Data to use Block Start

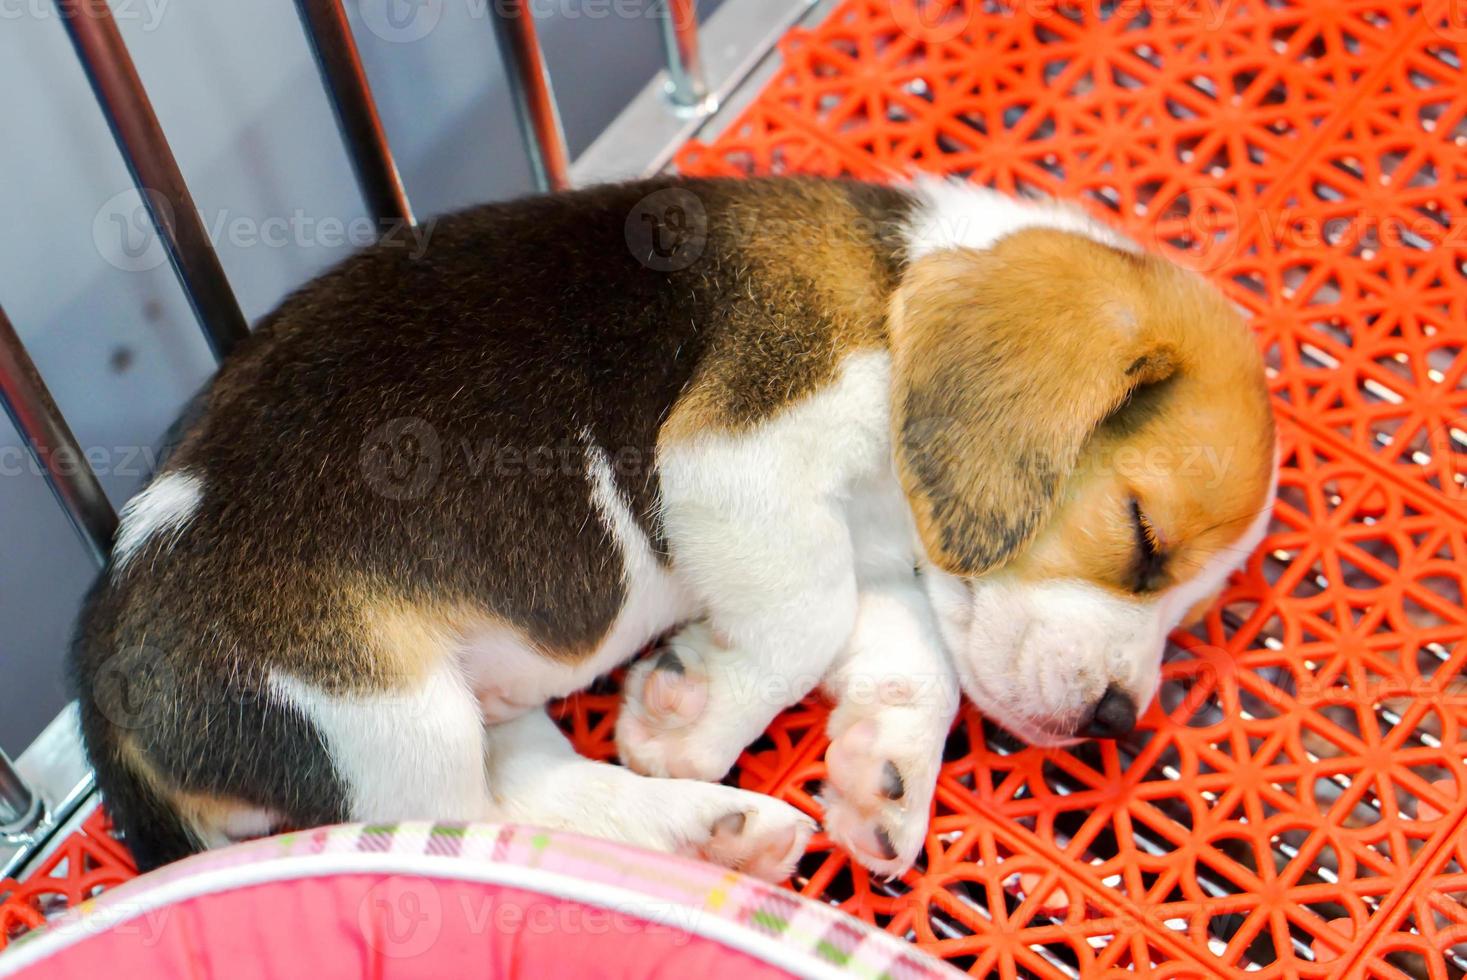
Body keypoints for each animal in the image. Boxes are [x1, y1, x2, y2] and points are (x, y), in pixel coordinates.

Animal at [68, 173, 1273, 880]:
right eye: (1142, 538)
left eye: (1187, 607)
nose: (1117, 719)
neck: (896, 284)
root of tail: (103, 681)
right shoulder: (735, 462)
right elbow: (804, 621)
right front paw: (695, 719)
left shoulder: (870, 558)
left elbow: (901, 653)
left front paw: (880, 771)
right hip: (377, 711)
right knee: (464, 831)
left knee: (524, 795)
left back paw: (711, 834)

Data to use Block End
Data to use Block Start

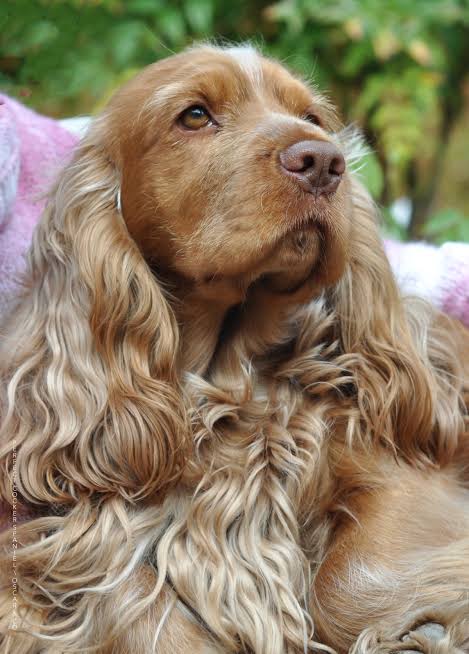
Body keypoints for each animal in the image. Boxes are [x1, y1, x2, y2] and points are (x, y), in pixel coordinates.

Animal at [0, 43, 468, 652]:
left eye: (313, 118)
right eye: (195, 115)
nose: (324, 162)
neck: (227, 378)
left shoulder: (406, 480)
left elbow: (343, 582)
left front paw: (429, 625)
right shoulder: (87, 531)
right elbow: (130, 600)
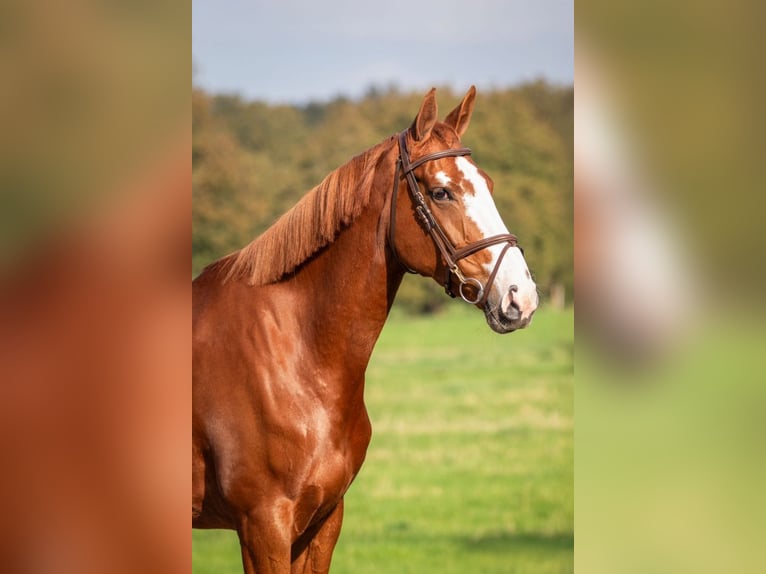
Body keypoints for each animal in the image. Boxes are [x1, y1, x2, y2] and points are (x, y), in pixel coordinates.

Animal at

Data to use Block End

▸ **Exercise prompt**
Given the records above, reproduce precisely and only the lines between the line holding "neck: (896, 284)" and the line holding "left back paw: (711, 834)", inclusive.

▸ **Problem solution**
neck: (896, 284)
root of tail: (103, 681)
right shoulder: (735, 462)
right elbow: (804, 621)
right front paw: (695, 719)
left shoulder: (870, 558)
left elbow: (901, 653)
left front paw: (880, 771)
right hip: (377, 711)
right knee: (464, 831)
left knee: (524, 795)
left back paw: (711, 834)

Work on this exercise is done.